**PROBLEM TO SOLVE:**
Where the records below reach the line containing "毕竟是香港服务器，有点延迟正常，但不至于百度抓取不", start transcribing, and end with the line containing "vì Nhân dân phục vụ.", exactly and with nothing else added.

= = = = =

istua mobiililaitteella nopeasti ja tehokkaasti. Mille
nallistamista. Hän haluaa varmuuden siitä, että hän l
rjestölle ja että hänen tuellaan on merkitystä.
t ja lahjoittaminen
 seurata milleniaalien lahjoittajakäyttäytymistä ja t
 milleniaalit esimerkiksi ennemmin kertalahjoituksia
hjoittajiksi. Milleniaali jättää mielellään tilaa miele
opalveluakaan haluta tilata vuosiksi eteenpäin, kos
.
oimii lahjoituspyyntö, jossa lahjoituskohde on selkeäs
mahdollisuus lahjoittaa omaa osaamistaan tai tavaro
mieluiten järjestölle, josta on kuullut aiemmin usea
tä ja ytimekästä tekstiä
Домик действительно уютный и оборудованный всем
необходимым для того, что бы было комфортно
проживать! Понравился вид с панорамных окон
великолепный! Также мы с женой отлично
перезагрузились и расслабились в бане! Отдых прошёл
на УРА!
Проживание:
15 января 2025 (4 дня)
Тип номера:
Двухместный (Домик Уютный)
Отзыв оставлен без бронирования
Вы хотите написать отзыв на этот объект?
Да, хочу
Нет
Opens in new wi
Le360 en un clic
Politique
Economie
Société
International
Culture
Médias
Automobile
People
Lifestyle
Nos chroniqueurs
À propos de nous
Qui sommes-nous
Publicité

= = = = =

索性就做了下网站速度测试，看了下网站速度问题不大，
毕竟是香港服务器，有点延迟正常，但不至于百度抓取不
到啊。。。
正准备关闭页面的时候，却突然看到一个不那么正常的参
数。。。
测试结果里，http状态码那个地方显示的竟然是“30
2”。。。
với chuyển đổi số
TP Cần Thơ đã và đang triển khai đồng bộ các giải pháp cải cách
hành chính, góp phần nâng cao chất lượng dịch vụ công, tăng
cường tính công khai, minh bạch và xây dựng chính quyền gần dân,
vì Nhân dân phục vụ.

= = = = =

**EXERCISE RESPONSE:**
毕竟是香港服务器，有点延迟正常，但不至于百度抓取不
到啊。。。
正准备关闭页面的时候，却突然看到一个不那么正常的参
数。。。
测试结果里，http状态码那个地方显示的竟然是“30
2”。。。
với chuyển đổi số
TP Cần Thơ đã và đang triển khai đồng bộ các giải pháp cải cách
hành chính, góp phần nâng cao chất lượng dịch vụ công, tăng
cường tính công khai, minh bạch và xây dựng chính quyền gần dân,
vì Nhân dân phục vụ.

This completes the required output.